▸ **Available data**:
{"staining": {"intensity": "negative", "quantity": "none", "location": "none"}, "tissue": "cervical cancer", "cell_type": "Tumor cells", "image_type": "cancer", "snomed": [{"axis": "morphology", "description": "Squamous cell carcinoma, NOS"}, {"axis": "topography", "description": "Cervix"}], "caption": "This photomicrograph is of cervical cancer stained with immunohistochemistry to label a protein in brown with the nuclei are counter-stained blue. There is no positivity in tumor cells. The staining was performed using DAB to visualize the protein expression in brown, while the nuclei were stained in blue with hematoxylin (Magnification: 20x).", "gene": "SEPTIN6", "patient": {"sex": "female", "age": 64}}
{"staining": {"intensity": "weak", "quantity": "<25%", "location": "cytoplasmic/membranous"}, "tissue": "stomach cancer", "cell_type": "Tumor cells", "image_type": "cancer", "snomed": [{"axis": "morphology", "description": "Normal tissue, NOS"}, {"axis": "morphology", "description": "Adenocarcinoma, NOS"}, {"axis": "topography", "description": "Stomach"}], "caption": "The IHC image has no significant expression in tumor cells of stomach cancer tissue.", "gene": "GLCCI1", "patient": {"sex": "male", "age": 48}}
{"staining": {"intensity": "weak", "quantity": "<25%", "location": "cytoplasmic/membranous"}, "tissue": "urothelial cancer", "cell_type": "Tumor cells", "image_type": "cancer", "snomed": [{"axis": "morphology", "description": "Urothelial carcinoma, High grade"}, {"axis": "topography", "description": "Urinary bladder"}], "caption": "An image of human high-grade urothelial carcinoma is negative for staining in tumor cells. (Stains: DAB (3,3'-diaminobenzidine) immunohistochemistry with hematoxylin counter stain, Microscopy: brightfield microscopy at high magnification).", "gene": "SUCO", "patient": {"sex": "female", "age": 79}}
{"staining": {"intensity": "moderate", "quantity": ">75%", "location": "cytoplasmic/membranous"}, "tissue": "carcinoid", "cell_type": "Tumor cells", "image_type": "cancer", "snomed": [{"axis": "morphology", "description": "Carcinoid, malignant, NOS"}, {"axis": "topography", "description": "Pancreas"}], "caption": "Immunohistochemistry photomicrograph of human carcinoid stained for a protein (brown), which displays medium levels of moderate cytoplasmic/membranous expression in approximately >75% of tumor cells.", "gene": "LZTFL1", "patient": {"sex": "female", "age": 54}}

▸ **Work instructions**:
Return the data above in full, keeping each line exactly as it stands.

▸ **Result for this exercise**:
{"staining": {"intensity": "negative", "quantity": "none", "location": "none"}, "tissue": "cervical cancer", "cell_type": "Tumor cells", "image_type": "cancer", "snomed": [{"axis": "morphology", "description": "Squamous cell carcinoma, NOS"}, {"axis": "topography", "description": "Cervix"}], "caption": "This photomicrograph is of cervical cancer stained with immunohistochemistry to label a protein in brown with the nuclei are counter-stained blue. There is no positivity in tumor cells. The staining was performed using DAB to visualize the protein expression in brown, while the nuclei were stained in blue with hematoxylin (Magnification: 20x).", "gene": "SEPTIN6", "patient": {"sex": "female", "age": 64}}
{"staining": {"intensity": "weak", "quantity": "<25%", "location": "cytoplasmic/membranous"}, "tissue": "stomach cancer", "cell_type": "Tumor cells", "image_type": "cancer", "snomed": [{"axis": "morphology", "description": "Normal tissue, NOS"}, {"axis": "morphology", "description": "Adenocarcinoma, NOS"}, {"axis": "topography", "description": "Stomach"}], "caption": "The IHC image has no significant expression in tumor cells of stomach cancer tissue.", "gene": "GLCCI1", "patient": {"sex": "male", "age": 48}}
{"staining": {"intensity": "weak", "quantity": "<25%", "location": "cytoplasmic/membranous"}, "tissue": "urothelial cancer", "cell_type": "Tumor cells", "image_type": "cancer", "snomed": [{"axis": "morphology", "description": "Urothelial carcinoma, High grade"}, {"axis": "topography", "description": "Urinary bladder"}], "caption": "An image of human high-grade urothelial carcinoma is negative for staining in tumor cells. (Stains: DAB (3,3'-diaminobenzidine) immunohistochemistry with hematoxylin counter stain, Microscopy: brightfield microscopy at high magnification).", "gene": "SUCO", "patient": {"sex": "female", "age": 79}}
{"staining": {"intensity": "moderate", "quantity": ">75%", "location": "cytoplasmic/membranous"}, "tissue": "carcinoid", "cell_type": "Tumor cells", "image_type": "cancer", "snomed": [{"axis": "morphology", "description": "Carcinoid, malignant, NOS"}, {"axis": "topography", "description": "Pancreas"}], "caption": "Immunohistochemistry photomicrograph of human carcinoid stained for a protein (brown), which displays medium levels of moderate cytoplasmic/membranous expression in approximately >75% of tumor cells.", "gene": "LZTFL1", "patient": {"sex": "female", "age": 54}}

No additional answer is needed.